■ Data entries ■
________

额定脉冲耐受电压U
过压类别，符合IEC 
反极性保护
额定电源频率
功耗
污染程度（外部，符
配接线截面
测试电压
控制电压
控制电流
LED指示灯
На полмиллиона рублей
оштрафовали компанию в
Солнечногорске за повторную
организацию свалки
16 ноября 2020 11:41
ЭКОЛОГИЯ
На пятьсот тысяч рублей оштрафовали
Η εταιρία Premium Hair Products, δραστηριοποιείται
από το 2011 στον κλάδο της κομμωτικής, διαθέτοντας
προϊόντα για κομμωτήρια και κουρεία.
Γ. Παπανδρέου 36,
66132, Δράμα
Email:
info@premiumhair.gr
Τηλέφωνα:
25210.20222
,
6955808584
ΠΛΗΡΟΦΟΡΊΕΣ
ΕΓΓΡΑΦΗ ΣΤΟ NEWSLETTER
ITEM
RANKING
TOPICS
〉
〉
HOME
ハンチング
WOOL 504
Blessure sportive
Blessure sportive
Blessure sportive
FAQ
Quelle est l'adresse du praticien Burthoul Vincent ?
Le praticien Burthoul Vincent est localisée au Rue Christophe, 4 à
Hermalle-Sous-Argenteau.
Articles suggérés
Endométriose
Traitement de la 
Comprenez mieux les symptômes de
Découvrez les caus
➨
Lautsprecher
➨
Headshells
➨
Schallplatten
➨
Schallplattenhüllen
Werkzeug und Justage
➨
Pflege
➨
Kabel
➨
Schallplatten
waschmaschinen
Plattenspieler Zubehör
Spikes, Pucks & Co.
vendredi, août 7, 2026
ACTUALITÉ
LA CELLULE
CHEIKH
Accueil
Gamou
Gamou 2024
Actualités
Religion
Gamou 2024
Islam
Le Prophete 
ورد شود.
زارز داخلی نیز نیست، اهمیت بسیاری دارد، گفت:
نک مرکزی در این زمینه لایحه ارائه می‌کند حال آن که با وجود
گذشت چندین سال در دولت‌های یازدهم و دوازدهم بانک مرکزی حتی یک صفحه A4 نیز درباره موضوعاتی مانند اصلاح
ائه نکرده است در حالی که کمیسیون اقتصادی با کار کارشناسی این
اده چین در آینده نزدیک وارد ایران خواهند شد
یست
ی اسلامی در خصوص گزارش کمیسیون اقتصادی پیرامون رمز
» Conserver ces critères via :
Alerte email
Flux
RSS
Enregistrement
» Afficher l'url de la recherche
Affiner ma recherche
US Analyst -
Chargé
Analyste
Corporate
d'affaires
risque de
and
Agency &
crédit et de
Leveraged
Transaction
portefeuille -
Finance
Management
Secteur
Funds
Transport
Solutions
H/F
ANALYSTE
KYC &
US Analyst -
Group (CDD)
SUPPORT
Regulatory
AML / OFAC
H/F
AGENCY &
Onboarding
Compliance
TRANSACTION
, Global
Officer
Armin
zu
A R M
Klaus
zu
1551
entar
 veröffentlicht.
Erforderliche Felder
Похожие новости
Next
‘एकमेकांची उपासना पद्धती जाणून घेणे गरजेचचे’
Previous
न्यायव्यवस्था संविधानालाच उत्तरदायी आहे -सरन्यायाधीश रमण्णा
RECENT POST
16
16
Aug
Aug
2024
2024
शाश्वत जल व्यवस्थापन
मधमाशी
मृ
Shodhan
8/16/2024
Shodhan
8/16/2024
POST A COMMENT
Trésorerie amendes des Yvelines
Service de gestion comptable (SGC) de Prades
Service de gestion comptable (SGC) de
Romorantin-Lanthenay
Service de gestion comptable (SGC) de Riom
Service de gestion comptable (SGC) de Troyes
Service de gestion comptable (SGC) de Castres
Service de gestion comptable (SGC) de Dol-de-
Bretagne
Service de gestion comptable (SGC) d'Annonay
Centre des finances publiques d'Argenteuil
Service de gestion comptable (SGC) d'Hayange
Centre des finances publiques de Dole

________

■ What the task asks ■
Copy every line of the records above character for character, keeping them in their original order.

■ Your response ■
额定脉冲耐受电压U
过压类别，符合IEC 
反极性保护
额定电源频率
功耗
污染程度（外部，符
配接线截面
测试电压
控制电压
控制电流
LED指示灯
На полмиллиона рублей
оштрафовали компанию в
Солнечногорске за повторную
организацию свалки
16 ноября 2020 11:41
ЭКОЛОГИЯ
На пятьсот тысяч рублей оштрафовали
Η εταιρία Premium Hair Products, δραστηριοποιείται
από το 2011 στον κλάδο της κομμωτικής, διαθέτοντας
προϊόντα για κομμωτήρια και κουρεία.
Γ. Παπανδρέου 36,
66132, Δράμα
Email:
info@premiumhair.gr
Τηλέφωνα:
25210.20222
,
6955808584
ΠΛΗΡΟΦΟΡΊΕΣ
ΕΓΓΡΑΦΗ ΣΤΟ NEWSLETTER
ITEM
RANKING
TOPICS
〉
〉
HOME
ハンチング
WOOL 504
Blessure sportive
Blessure sportive
Blessure sportive
FAQ
Quelle est l'adresse du praticien Burthoul Vincent ?
Le praticien Burthoul Vincent est localisée au Rue Christophe, 4 à
Hermalle-Sous-Argenteau.
Articles suggérés
Endométriose
Traitement de la 
Comprenez mieux les symptômes de
Découvrez les caus
➨
Lautsprecher
➨
Headshells
➨
Schallplatten
➨
Schallplattenhüllen
Werkzeug und Justage
➨
Pflege
➨
Kabel
➨
Schallplatten
waschmaschinen
Plattenspieler Zubehör
Spikes, Pucks & Co.
vendredi, août 7, 2026
ACTUALITÉ
LA CELLULE
CHEIKH
Accueil
Gamou
Gamou 2024
Actualités
Religion
Gamou 2024
Islam
Le Prophete 
ورد شود.
زارز داخلی نیز نیست، اهمیت بسیاری دارد، گفت:
نک مرکزی در این زمینه لایحه ارائه می‌کند حال آن که با وجود
گذشت چندین سال در دولت‌های یازدهم و دوازدهم بانک مرکزی حتی یک صفحه A4 نیز درباره موضوعاتی مانند اصلاح
ائه نکرده است در حالی که کمیسیون اقتصادی با کار کارشناسی این
اده چین در آینده نزدیک وارد ایران خواهند شد
یست
ی اسلامی در خصوص گزارش کمیسیون اقتصادی پیرامون رمز
» Conserver ces critères via :
Alerte email
Flux
RSS
Enregistrement
» Afficher l'url de la recherche
Affiner ma recherche
US Analyst -
Chargé
Analyste
Corporate
d'affaires
risque de
and
Agency &
crédit et de
Leveraged
Transaction
portefeuille -
Finance
Management
Secteur
Funds
Transport
Solutions
H/F
ANALYSTE
KYC &
US Analyst -
Group (CDD)
SUPPORT
Regulatory
AML / OFAC
H/F
AGENCY &
Onboarding
Compliance
TRANSACTION
, Global
Officer
Armin
zu
A R M
Klaus
zu
1551
entar
 veröffentlicht.
Erforderliche Felder
Похожие новости
Next
‘एकमेकांची उपासना पद्धती जाणून घेणे गरजेचचे’
Previous
न्यायव्यवस्था संविधानालाच उत्तरदायी आहे -सरन्यायाधीश रमण्णा
RECENT POST
16
16
Aug
Aug
2024
2024
शाश्वत जल व्यवस्थापन
मधमाशी
मृ
Shodhan
8/16/2024
Shodhan
8/16/2024
POST A COMMENT
Trésorerie amendes des Yvelines
Service de gestion comptable (SGC) de Prades
Service de gestion comptable (SGC) de
Romorantin-Lanthenay
Service de gestion comptable (SGC) de Riom
Service de gestion comptable (SGC) de Troyes
Service de gestion comptable (SGC) de Castres
Service de gestion comptable (SGC) de Dol-de-
Bretagne
Service de gestion comptable (SGC) d'Annonay
Centre des finances publiques d'Argenteuil
Service de gestion comptable (SGC) d'Hayange
Centre des finances publiques de Dole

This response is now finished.